Render the records as a JSON list of strings, one string per line and with blank lines omitted, covering everything from the start of the records up to and including the line with "scientific name: Allium ursinum".
==============================
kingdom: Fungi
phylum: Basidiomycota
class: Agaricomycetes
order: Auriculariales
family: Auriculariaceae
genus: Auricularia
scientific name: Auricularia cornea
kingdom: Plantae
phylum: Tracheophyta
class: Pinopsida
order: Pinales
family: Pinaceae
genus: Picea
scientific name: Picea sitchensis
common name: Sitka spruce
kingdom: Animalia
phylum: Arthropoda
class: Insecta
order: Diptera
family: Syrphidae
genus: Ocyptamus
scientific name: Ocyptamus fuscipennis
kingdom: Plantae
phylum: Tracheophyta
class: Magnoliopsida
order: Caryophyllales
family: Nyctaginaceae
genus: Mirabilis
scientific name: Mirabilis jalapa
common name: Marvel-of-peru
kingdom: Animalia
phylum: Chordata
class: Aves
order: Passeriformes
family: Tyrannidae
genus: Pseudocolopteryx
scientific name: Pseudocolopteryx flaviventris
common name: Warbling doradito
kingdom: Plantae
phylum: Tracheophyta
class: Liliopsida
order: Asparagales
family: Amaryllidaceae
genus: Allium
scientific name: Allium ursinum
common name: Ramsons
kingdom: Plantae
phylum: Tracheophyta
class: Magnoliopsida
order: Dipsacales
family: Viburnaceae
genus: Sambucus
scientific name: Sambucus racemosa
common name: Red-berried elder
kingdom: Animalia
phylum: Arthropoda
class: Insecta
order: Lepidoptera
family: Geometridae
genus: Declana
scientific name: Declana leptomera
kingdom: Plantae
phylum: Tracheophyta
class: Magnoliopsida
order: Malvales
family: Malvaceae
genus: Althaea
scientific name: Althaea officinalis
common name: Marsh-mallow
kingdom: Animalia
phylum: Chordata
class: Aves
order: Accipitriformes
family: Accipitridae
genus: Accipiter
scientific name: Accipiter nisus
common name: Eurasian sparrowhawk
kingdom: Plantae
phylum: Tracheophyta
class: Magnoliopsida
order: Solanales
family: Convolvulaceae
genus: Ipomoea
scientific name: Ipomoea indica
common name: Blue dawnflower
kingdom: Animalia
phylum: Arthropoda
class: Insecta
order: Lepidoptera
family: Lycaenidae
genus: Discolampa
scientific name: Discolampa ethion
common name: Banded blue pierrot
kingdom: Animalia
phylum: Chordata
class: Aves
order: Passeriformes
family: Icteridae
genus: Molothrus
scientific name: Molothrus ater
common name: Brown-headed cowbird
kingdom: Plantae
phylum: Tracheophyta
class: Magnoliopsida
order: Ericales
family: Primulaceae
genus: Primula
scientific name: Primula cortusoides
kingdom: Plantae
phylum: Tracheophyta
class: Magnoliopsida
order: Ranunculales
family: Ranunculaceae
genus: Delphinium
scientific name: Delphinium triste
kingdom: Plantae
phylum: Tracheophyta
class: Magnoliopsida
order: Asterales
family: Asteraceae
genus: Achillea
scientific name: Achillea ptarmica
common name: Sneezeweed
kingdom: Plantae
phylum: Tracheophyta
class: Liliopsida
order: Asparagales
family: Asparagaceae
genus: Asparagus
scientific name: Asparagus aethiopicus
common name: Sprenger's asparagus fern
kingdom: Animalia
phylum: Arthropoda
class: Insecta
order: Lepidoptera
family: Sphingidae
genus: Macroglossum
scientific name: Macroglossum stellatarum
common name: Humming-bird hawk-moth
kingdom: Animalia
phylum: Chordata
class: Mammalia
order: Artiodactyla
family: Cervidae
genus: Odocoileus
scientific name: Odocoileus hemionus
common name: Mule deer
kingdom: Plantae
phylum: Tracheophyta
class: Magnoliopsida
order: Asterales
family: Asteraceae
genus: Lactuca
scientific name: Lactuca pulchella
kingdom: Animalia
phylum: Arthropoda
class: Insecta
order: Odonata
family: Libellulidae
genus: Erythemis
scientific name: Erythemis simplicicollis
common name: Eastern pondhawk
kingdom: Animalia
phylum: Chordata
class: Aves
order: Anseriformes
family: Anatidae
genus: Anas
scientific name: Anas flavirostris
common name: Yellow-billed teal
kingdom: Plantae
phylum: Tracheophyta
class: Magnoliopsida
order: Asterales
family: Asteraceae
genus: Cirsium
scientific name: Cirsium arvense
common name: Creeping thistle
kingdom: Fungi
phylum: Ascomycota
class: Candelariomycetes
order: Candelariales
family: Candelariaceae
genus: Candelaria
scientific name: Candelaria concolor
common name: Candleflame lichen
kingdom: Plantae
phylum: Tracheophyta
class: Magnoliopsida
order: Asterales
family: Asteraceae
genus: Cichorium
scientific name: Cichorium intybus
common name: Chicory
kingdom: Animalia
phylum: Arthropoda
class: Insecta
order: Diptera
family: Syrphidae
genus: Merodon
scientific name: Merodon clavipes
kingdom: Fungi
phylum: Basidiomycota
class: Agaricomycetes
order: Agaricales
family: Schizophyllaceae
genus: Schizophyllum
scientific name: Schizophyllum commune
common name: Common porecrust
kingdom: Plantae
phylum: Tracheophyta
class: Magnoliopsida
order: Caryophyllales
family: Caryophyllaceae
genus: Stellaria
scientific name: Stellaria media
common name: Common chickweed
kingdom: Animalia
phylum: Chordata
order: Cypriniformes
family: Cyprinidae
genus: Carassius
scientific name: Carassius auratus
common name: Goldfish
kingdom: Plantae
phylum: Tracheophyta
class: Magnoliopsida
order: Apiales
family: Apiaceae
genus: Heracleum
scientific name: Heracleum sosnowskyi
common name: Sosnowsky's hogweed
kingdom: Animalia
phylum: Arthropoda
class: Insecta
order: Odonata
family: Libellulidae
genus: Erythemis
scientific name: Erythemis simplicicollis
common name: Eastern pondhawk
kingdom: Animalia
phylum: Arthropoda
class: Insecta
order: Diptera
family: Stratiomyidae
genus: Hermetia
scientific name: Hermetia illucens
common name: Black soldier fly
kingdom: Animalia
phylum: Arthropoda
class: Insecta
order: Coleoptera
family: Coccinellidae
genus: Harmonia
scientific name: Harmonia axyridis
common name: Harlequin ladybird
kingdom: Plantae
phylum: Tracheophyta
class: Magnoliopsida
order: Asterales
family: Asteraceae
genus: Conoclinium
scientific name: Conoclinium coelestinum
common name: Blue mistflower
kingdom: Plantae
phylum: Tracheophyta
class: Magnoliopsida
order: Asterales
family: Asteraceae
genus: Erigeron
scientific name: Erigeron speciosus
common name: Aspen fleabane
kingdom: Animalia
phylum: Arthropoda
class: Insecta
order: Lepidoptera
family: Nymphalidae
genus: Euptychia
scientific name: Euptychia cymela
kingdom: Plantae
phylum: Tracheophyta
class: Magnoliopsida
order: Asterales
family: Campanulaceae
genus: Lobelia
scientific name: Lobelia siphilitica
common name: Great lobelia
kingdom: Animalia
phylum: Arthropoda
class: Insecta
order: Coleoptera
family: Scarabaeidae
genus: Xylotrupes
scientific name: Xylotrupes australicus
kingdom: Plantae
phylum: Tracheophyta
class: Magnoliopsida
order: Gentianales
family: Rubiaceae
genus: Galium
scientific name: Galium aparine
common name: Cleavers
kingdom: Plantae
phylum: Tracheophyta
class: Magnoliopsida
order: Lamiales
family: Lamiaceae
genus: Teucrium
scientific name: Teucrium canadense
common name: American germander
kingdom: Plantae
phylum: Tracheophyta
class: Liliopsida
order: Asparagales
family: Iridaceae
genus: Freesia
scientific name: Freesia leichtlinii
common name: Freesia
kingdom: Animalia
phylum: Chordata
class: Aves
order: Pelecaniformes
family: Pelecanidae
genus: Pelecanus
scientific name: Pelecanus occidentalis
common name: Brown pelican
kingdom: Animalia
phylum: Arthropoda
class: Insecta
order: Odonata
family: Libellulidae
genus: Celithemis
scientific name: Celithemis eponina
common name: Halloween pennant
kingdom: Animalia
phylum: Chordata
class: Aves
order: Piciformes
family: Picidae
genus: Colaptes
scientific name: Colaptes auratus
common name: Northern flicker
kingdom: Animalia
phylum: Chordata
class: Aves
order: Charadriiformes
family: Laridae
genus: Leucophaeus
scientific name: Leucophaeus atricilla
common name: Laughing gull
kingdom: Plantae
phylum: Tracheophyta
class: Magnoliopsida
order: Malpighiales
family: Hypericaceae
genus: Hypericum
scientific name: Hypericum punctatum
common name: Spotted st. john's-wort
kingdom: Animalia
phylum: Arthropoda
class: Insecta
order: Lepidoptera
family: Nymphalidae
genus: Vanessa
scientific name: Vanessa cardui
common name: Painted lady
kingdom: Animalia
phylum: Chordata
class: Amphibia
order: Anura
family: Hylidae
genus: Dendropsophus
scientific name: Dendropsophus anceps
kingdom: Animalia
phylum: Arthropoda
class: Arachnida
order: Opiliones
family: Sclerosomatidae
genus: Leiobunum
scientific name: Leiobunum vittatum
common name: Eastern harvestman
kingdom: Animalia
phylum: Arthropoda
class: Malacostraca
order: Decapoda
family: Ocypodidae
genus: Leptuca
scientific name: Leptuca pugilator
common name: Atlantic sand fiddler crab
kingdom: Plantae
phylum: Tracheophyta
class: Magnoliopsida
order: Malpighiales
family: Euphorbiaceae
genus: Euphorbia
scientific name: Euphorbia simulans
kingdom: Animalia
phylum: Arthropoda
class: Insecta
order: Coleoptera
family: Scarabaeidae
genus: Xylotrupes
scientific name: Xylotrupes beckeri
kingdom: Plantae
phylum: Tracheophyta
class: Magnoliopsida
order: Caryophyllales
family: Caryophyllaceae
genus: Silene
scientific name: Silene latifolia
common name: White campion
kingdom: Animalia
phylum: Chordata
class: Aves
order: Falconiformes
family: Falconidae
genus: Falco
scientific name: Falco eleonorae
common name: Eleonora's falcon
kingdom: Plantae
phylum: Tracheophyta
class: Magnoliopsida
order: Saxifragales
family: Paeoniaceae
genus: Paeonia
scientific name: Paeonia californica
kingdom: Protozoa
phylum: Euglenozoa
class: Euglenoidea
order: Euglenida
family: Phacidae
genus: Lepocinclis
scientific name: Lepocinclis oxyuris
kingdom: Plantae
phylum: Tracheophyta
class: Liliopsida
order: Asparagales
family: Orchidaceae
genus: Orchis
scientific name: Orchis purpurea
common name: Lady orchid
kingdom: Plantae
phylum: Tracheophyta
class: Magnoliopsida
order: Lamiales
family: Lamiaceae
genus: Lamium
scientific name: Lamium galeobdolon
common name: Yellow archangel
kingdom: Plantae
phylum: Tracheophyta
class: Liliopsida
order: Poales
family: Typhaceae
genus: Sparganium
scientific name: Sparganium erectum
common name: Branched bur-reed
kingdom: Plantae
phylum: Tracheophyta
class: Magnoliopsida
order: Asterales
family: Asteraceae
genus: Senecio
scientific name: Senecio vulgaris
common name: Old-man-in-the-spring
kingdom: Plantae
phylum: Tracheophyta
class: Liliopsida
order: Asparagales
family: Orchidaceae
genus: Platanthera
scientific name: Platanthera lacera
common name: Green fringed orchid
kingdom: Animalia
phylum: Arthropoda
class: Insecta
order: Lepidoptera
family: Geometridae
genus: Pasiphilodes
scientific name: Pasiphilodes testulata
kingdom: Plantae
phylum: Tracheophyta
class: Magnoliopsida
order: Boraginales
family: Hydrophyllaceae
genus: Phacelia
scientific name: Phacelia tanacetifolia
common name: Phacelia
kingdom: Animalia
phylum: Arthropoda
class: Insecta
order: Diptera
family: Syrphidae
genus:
==============================
* [OUTPUT FOR THIS EXERCISE]
[
  "kingdom: Fungi",
  "phylum: Basidiomycota",
  "class: Agaricomycetes",
  "order: Auriculariales",
  "family: Auriculariaceae",
  "genus: Auricularia",
  "scientific name: Auricularia cornea",
  "kingdom: Plantae",
  "phylum: Tracheophyta",
  "class: Pinopsida",
  "order: Pinales",
  "family: Pinaceae",
  "genus: Picea",
  "scientific name: Picea sitchensis",
  "common name: Sitka spruce",
  "kingdom: Animalia",
  "phylum: Arthropoda",
  "class: Insecta",
  "order: Diptera",
  "family: Syrphidae",
  "genus: Ocyptamus",
  "scientific name: Ocyptamus fuscipennis",
  "kingdom: Plantae",
  "phylum: Tracheophyta",
  "class: Magnoliopsida",
  "order: Caryophyllales",
  "family: Nyctaginaceae",
  "genus: Mirabilis",
  "scientific name: Mirabilis jalapa",
  "common name: Marvel-of-peru",
  "kingdom: Animalia",
  "phylum: Chordata",
  "class: Aves",
  "order: Passeriformes",
  "family: Tyrannidae",
  "genus: Pseudocolopteryx",
  "scientific name: Pseudocolopteryx flaviventris",
  "common name: Warbling doradito",
  "kingdom: Plantae",
  "phylum: Tracheophyta",
  "class: Liliopsida",
  "order: Asparagales",
  "family: Amaryllidaceae",
  "genus: Allium",
  "scientific name: Allium ursinum"
]